> **INPUT RECORDS**
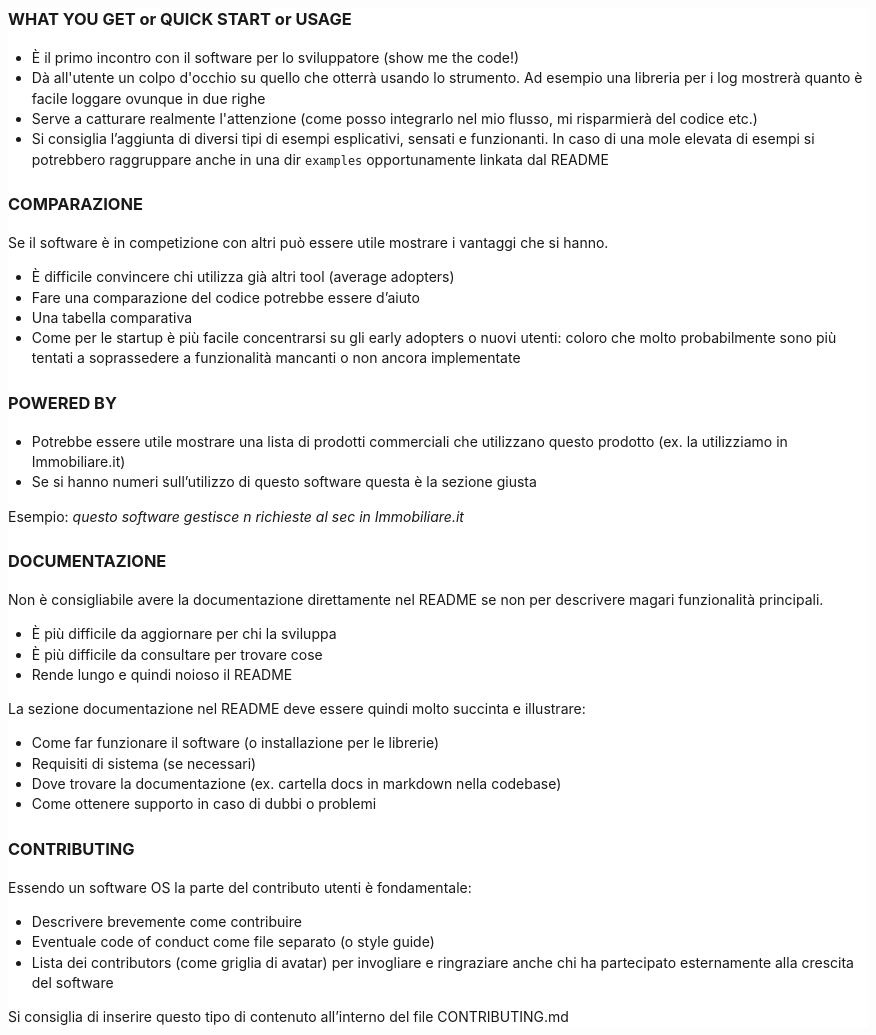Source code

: 
### WHAT YOU GET or QUICK START or USAGE
-   È il primo incontro con il software per lo sviluppatore (show me the code!)
-   Dà all'utente un colpo d'occhio su quello che otterrà usando lo strumento. Ad esempio una libreria per i log mostrerà quanto è facile loggare ovunque in due righe
-   Serve a catturare realmente l'attenzione (come posso integrarlo nel mio flusso, mi risparmierà del codice etc.)
-   Si consiglia l’aggiunta di diversi tipi di esempi esplicativi, sensati e funzionanti. In caso di una mole elevata di esempi si potrebbero raggruppare anche in una dir `examples` opportunamente linkata dal README
    

### COMPARAZIONE
Se il software è in competizione con altri può essere utile mostrare i vantaggi che si hanno.

-   È difficile convincere chi utilizza già altri tool (average adopters) 
-   Fare una comparazione del codice potrebbe essere d’aiuto 
-   Una tabella comparativa
-   Come per le startup è più facile concentrarsi su gli early adopters o nuovi utenti: coloro che molto probabilmente sono più tentati a soprassedere a funzionalità mancanti o non ancora implementate
    

### POWERED BY
-   Potrebbe essere utile mostrare una lista di prodotti commerciali che utilizzano questo prodotto (ex. la utilizziamo in Immobiliare.it)
-   Se si hanno numeri sull’utilizzo di questo software questa è la sezione giusta  

Esempio: _questo software gestisce n richieste al sec in Immobiliare.it_
    

### DOCUMENTAZIONE
Non è consigliabile avere la documentazione direttamente nel README se non per descrivere magari funzionalità principali.
-   È più difficile da aggiornare per chi la sviluppa 
-   È più difficile da consultare per trovare cose 
-   Rende lungo e quindi noioso il README

La sezione documentazione nel README deve essere quindi molto succinta e illustrare:
-   Come far funzionare il software (o installazione per le librerie)
-   Requisiti di sistema (se necessari)
-   Dove trovare la documentazione (ex. cartella docs in markdown nella codebase) 
-   Come ottenere supporto in caso di dubbi o problemi
    

### CONTRIBUTING
Essendo un software OS la parte del contributo utenti è fondamentale:
-   Descrivere brevemente come contribuire
-   Eventuale code of conduct come file separato (o style guide)
-   Lista dei contributors (come griglia di avatar) per invogliare e ringraziare anche chi ha partecipato esternamente alla crescita del software

Si consiglia di inserire questo tipo di contenuto all’interno del file CONTRIBUTING.md
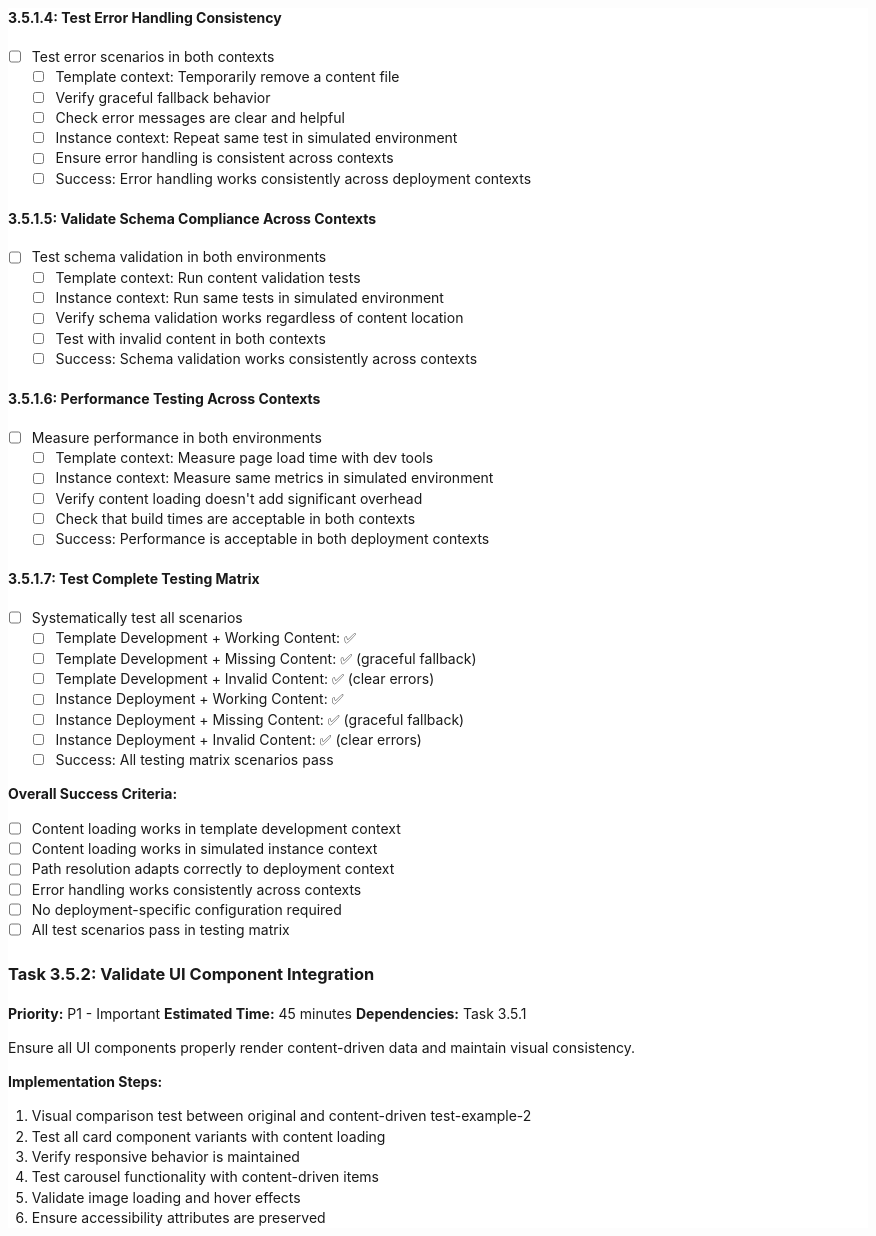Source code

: #### 3.5.1.4: Test Error Handling Consistency
- [ ] Test error scenarios in both contexts
  - [ ] Template context: Temporarily remove a content file
  - [ ] Verify graceful fallback behavior
  - [ ] Check error messages are clear and helpful
  - [ ] Instance context: Repeat same test in simulated environment
  - [ ] Ensure error handling is consistent across contexts
  - [ ] Success: Error handling works consistently across deployment contexts

#### 3.5.1.5: Validate Schema Compliance Across Contexts
- [ ] Test schema validation in both environments
  - [ ] Template context: Run content validation tests
  - [ ] Instance context: Run same tests in simulated environment
  - [ ] Verify schema validation works regardless of content location
  - [ ] Test with invalid content in both contexts
  - [ ] Success: Schema validation works consistently across contexts

#### 3.5.1.6: Performance Testing Across Contexts
- [ ] Measure performance in both environments
  - [ ] Template context: Measure page load time with dev tools
  - [ ] Instance context: Measure same metrics in simulated environment
  - [ ] Verify content loading doesn't add significant overhead
  - [ ] Check that build times are acceptable in both contexts
  - [ ] Success: Performance is acceptable in both deployment contexts

#### 3.5.1.7: Test Complete Testing Matrix
- [ ] Systematically test all scenarios
  - [ ] Template Development + Working Content: ✅
  - [ ] Template Development + Missing Content: ✅ (graceful fallback)
  - [ ] Template Development + Invalid Content: ✅ (clear errors)
  - [ ] Instance Deployment + Working Content: ✅
  - [ ] Instance Deployment + Missing Content: ✅ (graceful fallback)
  - [ ] Instance Deployment + Invalid Content: ✅ (clear errors)
  - [ ] Success: All testing matrix scenarios pass

**Overall Success Criteria:**
- [ ] Content loading works in template development context
- [ ] Content loading works in simulated instance context
- [ ] Path resolution adapts correctly to deployment context
- [ ] Error handling works consistently across contexts
- [ ] No deployment-specific configuration required
- [ ] All test scenarios pass in testing matrix

### Task 3.5.2: Validate UI Component Integration
**Priority:** P1 - Important
**Estimated Time:** 45 minutes
**Dependencies:** Task 3.5.1

Ensure all UI components properly render content-driven data and maintain visual consistency.

**Implementation Steps:**
1. Visual comparison test between original and content-driven test-example-2
2. Test all card component variants with content loading
3. Verify responsive behavior is maintained
4. Test carousel functionality with content-driven items
5. Validate image loading and hover effects
6. Ensure accessibility attributes are preserved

> **TO-DO ITEM**
All lines of the material that contain the word "facile" should be listed.

> **FINISHED TASK**
-   Dà all'utente un colpo d'occhio su quello che otterrà usando lo strumento. Ad esempio una libreria per i log mostrerà quanto è facile loggare ovunque in due righe
-   Come per le startup è più facile concentrarsi su gli early adopters o nuovi utenti: coloro che molto probabilmente sono più tentati a soprassedere a funzionalità mancanti o non ancora implementate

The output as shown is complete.